Your goal
Restate the data that follows exactly as it stands, beginning with the first line and ending with the line that contains "histopathology image displays".

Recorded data
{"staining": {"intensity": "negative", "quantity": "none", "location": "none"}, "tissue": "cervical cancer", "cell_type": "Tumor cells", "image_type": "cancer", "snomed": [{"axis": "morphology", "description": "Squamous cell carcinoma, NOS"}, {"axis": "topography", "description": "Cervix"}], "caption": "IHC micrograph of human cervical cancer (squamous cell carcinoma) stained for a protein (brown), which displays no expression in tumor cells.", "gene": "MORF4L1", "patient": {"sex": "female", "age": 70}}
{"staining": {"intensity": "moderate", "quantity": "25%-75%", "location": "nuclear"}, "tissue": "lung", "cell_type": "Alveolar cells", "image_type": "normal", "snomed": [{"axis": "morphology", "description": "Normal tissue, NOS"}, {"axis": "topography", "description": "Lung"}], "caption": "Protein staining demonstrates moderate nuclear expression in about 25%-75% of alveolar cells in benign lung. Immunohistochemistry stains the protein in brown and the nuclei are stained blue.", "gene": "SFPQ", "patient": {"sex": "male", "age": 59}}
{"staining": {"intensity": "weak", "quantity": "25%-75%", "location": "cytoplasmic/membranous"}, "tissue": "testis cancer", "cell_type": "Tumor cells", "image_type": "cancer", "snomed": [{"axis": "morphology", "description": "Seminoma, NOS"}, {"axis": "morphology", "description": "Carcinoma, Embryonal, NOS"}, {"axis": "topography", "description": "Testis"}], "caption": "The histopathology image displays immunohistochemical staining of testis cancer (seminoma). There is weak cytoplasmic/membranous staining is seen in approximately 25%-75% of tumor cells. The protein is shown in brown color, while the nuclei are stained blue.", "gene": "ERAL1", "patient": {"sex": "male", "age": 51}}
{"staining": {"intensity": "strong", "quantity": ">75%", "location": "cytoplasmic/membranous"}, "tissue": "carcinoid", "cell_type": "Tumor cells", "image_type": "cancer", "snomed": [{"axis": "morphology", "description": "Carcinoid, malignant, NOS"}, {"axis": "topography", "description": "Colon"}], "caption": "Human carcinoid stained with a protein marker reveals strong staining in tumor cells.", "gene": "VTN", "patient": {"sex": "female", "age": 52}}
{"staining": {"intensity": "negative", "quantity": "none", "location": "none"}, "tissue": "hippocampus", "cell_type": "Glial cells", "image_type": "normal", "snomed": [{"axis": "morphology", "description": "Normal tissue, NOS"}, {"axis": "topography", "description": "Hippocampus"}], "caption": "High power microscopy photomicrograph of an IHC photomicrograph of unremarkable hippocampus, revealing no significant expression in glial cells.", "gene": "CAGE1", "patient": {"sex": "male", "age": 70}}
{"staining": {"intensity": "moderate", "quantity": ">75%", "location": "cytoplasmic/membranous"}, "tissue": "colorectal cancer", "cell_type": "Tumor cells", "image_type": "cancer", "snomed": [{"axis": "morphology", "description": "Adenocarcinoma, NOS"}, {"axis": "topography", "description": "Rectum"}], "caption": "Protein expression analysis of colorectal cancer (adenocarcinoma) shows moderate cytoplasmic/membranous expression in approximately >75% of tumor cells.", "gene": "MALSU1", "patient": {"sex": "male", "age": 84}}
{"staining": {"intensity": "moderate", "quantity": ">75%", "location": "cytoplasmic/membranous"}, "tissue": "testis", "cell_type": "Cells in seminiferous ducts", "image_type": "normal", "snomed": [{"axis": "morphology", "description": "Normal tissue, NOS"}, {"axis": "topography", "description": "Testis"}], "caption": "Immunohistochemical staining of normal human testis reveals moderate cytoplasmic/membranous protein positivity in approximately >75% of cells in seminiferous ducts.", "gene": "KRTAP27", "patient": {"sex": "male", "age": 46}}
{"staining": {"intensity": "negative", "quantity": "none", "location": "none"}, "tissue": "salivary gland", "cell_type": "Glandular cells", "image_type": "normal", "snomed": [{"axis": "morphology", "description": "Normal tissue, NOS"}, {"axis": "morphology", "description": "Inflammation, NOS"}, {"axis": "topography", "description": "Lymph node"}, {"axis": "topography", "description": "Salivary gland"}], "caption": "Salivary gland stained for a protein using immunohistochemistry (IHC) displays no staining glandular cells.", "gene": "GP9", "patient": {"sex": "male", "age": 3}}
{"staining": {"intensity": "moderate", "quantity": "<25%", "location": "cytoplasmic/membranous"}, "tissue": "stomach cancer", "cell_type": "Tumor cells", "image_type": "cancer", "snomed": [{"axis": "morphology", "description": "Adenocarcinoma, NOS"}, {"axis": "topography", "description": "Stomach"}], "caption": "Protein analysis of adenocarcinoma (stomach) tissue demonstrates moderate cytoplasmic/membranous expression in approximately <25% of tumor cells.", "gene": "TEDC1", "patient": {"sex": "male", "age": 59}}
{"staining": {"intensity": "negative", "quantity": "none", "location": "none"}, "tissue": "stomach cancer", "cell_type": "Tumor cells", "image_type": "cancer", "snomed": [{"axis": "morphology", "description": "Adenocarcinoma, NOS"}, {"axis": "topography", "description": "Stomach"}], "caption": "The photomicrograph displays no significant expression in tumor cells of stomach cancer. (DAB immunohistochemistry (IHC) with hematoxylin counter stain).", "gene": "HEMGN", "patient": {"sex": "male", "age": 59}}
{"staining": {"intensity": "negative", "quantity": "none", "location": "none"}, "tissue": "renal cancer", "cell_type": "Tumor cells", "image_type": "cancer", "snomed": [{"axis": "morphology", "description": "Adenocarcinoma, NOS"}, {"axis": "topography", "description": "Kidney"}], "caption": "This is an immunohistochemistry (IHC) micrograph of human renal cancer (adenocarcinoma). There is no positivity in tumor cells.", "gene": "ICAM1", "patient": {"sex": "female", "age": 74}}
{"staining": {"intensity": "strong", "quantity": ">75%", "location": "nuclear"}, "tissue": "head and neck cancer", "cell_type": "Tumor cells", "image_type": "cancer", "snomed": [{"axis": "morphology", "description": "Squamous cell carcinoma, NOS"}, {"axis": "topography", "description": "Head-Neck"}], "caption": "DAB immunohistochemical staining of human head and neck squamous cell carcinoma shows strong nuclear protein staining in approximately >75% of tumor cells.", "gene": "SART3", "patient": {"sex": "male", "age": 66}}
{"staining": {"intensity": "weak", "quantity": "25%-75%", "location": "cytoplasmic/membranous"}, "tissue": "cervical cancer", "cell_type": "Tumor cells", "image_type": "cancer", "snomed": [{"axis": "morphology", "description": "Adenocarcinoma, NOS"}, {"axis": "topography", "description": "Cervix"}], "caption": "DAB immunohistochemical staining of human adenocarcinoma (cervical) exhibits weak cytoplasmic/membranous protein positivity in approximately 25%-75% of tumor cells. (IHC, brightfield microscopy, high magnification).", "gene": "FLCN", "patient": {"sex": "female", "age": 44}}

Exercise result
{"staining": {"intensity": "negative", "quantity": "none", "location": "none"}, "tissue": "cervical cancer", "cell_type": "Tumor cells", "image_type": "cancer", "snomed": [{"axis": "morphology", "description": "Squamous cell carcinoma, NOS"}, {"axis": "topography", "description": "Cervix"}], "caption": "IHC micrograph of human cervical cancer (squamous cell carcinoma) stained for a protein (brown), which displays no expression in tumor cells.", "gene": "MORF4L1", "patient": {"sex": "female", "age": 70}}
{"staining": {"intensity": "moderate", "quantity": "25%-75%", "location": "nuclear"}, "tissue": "lung", "cell_type": "Alveolar cells", "image_type": "normal", "snomed": [{"axis": "morphology", "description": "Normal tissue, NOS"}, {"axis": "topography", "description": "Lung"}], "caption": "Protein staining demonstrates moderate nuclear expression in about 25%-75% of alveolar cells in benign lung. Immunohistochemistry stains the protein in brown and the nuclei are stained blue.", "gene": "SFPQ", "patient": {"sex": "male", "age": 59}}
{"staining": {"intensity": "weak", "quantity": "25%-75%", "location": "cytoplasmic/membranous"}, "tissue": "testis cancer", "cell_type": "Tumor cells", "image_type": "cancer", "snomed": [{"axis": "morphology", "description": "Seminoma, NOS"}, {"axis": "morphology", "description": "Carcinoma, Embryonal, NOS"}, {"axis": "topography", "description": "Testis"}], "caption": "The histopathology image displays immunohistochemical staining of testis cancer (seminoma). There is weak cytoplasmic/membranous staining is seen in approximately 25%-75% of tumor cells. The protein is shown in brown color, while the nuclei are stained blue.", "gene": "ERAL1", "patient": {"sex": "male", "age": 51}}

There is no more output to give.